[Background noise, music throughout]
[Reporter] So, Mr. Janosi, thank you so much for granting me this interview. I was wondering, you as an end-user of closed captioning, what’s your experience with closed captioning in Canada?
[Janosi] So first of, probably the best thing I would like to say about closed captioning is… the technology came a long way in the last few years, and it became a lot better. Probably the only thing, when it’s properly turned on, once it’s set up and you’ve ironed out the kinks and stuff like that, and you set it up, closed captioning on television works like a charm. Obviously, if it’s not live, it’s good. Live closed captioning, obviously, it’s got a way to go, obviously. Because what happens is, many times, specially myself, who’s hard of hearing, but I can also hear and I read lips, and with the hard of hearing, the visual aspect is very important. So when you’re reading lips and you are also looking at the closed captioning, it’s fairly important to be in sync, without a delay. Probably the delay is the biggest focus that needs to be taken into consideration, to become a little bit better.
[Reporter] The industry aims for a 3 seconds delay at the most, but often they cannot reach that. How does that affect you?
[Janosi] Sometimes what happens is… because of the reading of the lips in real time and then hearing, and also having hearing, like I am not totally, profound deaf, I am just hard of hearing, so with the delay that I hear, if there’s a 3 seconds delay, that’s quite a lot of delay. And then, it becomes a little bit confusing, because what I read on the lips is totally different from what I actually hear or read.
[Reporter] If you would have the chance to speak to somebody in the industry who deals with ruling closed captioning, what would you tell them?
[Janosi] Probably the best advice that I could give them is to have actually hard of hearing people present when they are actually doing it. I… Through my life I was in research and I know the best research is actually having people who are affected the most involved in the research. So if you’re making captioning and putting something together, and you’re putting the captioning down, have somebody else, not just a technical person, but somebody else actually be present, somebody who is hard of hearing, that can give you real-time feedback as well.

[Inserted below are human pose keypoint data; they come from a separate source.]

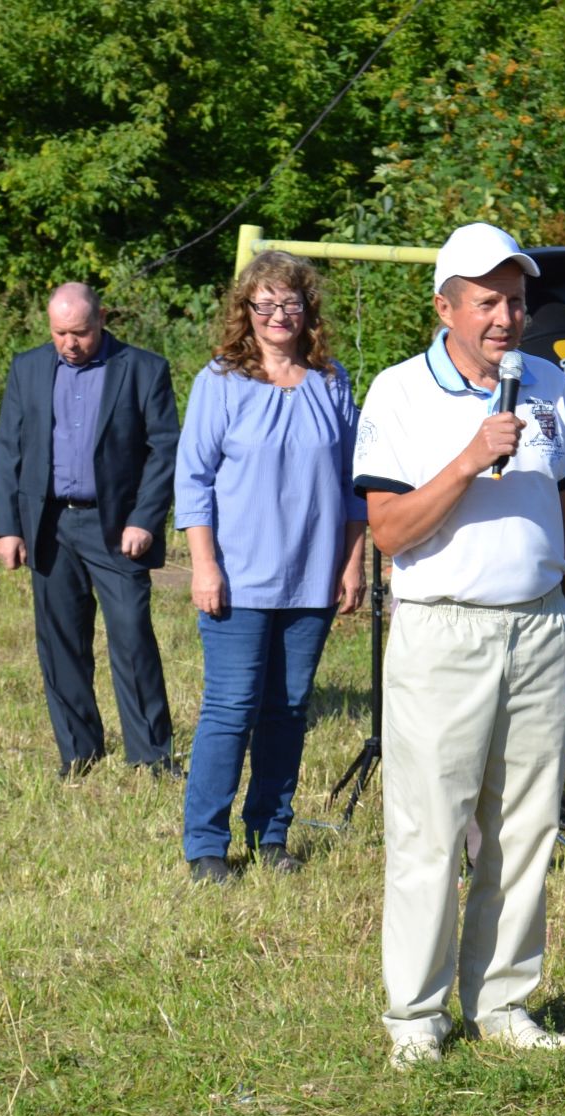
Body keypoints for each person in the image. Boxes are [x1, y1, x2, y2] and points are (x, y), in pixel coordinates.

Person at [354, 223, 565, 1069]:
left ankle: (502, 1002)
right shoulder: (397, 394)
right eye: (489, 302)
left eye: (516, 301)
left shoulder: (550, 387)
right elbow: (388, 532)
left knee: (525, 828)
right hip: (442, 628)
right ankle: (416, 1018)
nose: (507, 318)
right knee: (431, 827)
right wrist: (468, 460)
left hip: (538, 625)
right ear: (445, 307)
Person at [172, 252, 368, 883]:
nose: (279, 315)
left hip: (312, 576)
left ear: (308, 309)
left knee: (288, 711)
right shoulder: (221, 382)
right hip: (237, 579)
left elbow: (353, 483)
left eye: (291, 303)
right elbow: (193, 481)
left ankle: (270, 834)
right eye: (266, 304)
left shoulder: (332, 382)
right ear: (246, 312)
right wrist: (204, 566)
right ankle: (206, 844)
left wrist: (352, 560)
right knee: (231, 709)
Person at [0, 282, 180, 778]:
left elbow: (164, 450)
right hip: (49, 524)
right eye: (59, 333)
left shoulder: (143, 369)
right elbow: (10, 450)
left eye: (80, 333)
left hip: (115, 526)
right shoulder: (27, 369)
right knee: (60, 641)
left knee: (132, 636)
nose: (70, 343)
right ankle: (79, 752)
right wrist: (7, 527)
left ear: (101, 321)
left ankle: (152, 756)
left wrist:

[Reporter] Right now, every broadcaster has its own set of rules when it comes to closed captioning. How does that make you feel, when closed captioning differ from one provider to another?
[Janosi] So, I don’t want to be negative about it, because obviously we came a long way and the industry… obviously, anything that’s not live is pretty much closed captioned, you can create it. But there’s a lot of websites right now, that you go to and you actually don’t have closed captioning underneath it. So as long as they could put processes in place to make it better and also to provide feedback… because if you have a favorite website… I watch Ted.com many times and in the past few years… I remember I stopped looking at it. But in the past few years, now they actually have everything closed captioned and most of their presentations are closed captioned, so that’s really, really helpful.

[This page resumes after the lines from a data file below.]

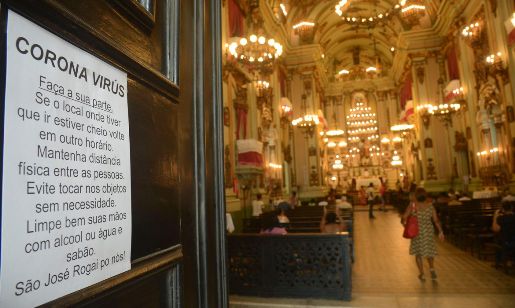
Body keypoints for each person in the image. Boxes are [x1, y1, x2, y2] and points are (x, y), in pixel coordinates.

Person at [402, 187, 444, 281]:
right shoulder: (430, 206)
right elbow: (436, 220)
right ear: (425, 196)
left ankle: (422, 274)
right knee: (429, 251)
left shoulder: (412, 206)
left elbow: (404, 217)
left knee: (418, 253)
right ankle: (432, 268)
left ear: (416, 196)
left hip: (417, 232)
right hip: (428, 231)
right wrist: (441, 232)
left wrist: (405, 225)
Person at [492, 200, 515, 267]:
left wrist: (495, 216)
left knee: (498, 240)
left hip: (506, 241)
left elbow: (495, 229)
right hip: (512, 240)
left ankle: (500, 261)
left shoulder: (501, 218)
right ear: (512, 208)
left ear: (503, 209)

[Reporter] So how optimistic are you for the future with this technology, just coming out everyday?
[Janosi] I am optimistic, from a sense that… there is gonna be technology out there to solve the issues. How the technologies are gonna work together and play well in the same sandbox? That’s a question. That’s a bigger question. I come from the IT industry in my professional life, so I do know that Microsoft and Google, and Twitter, social media, Facebook, even though each of them do the right things, they’re still competing against each other, so, everybody is gonna push their own technology. And, hopefully, there’s gonna be somebody who advances the solutions that much more. And it’s actually… I’m not saying competition is all bad. Competition could be good and bad. It is bad when people are not standardizing on a solution. But on the flip side of it, it’s also good, because one raises the bar for the other one.
[Reporter] Thank you very much for your time.